Extractable takeaway: In social environments, make learning visible. Use a score people can chase and a spectator view people can watch, so the product story spreads while the line forms.

Facebook Connect turns players into publishers

Hyundai linked the i30 Light Drive to Facebook Connect, turning participation into a shareable identity moment. Photos of the teams are posted instantly onto their timelines, extending the experience beyond the venue and turning “I played” into “I was seen playing”.

Even the waiting time is engineered. People queuing to play are educated and entertained with a touch screen brochure on the i30’s rear windscreen. It is product information, but delivered in an interactive format that matches the energy of the activation.

The intent: make the i30 feel modern before anyone compares price

The business intent is clear. Hyundai wants the i30 to feel like the next generation. Not just in features, but in attitude. By turning a test drive into an interactive spectacle, the brand signals innovation, tech confidence, and social relevance. The car becomes an event.

Moves to borrow from Hyundai i30 Light Drive

  • Move the experience to the audience. Take the product out of the showroom and into high-traffic social contexts.
  • Teach through interaction. Turn product features into game mechanics so learning is part of play.
  • Design for spectators. Live screens and streaming make the activation bigger than the footprint.
  • Make sharing native. Identity-based posting works best when it is built into the flow, not bolted on later.
  • Use the queue. If people are waiting, give them interactive content that reinforces the product story.

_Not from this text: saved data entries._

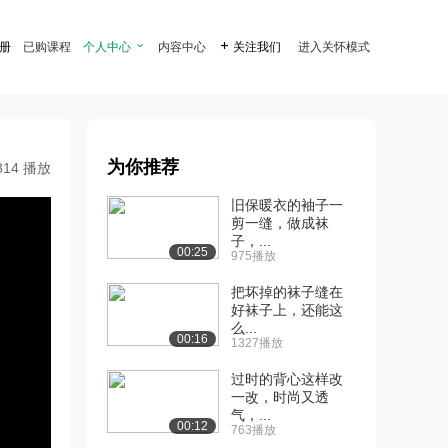
注册
已购课程
个人中心

内容中心

关注我们
进入关怀模式
为你推荐
814 播放
旧保暖衣的袖子一
剪一缝，做成袜
子，...
00:25
975播放
把坏掉的袜子缝在
好袜子上，还能这
么...
00:16
1327播放
过时的背心这样改
一改，时尚又透
气，...
00:12
763播放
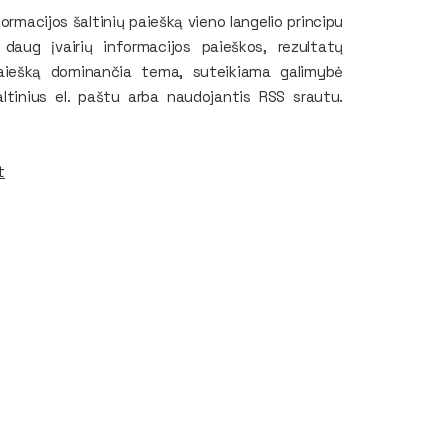
formacijos šaltinių paiešką vieno langelio principu
i daug įvairių informacijos paieškos, rezultatų
 paiešką dominančia tema, suteikiama galimybė
ltinius el. paštu arba naudojantis RSS srautu.
t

A few fast answers before you act

What is Hyundai i30 Light Drive?

It is an in-car virtual racing game projected onto the i30’s windscreen, designed to turn a test drive into an interactive competition.

How does it communicate the i30’s features?

Teams collect icons on the track that represent i30 specifications. Those icons act as power-ups, so the specs become part of the game’s reward loop.

Why target nightspots instead of dealerships?

Nightlife venues provide a ready-made social crowd. Competition and spectacle fit the context, and the experience spreads through observation and sharing.

What role does live streaming play in the activation?

HD cameras stream the gameplay to a large screen outside, turning players into performers and the crowd into an audience, which increases participation and energy.

What is the key takeaway for experiential launches?

Design an experience that people want to play and watch. When product education is embedded inside a compelling interaction loop, attention follows naturally.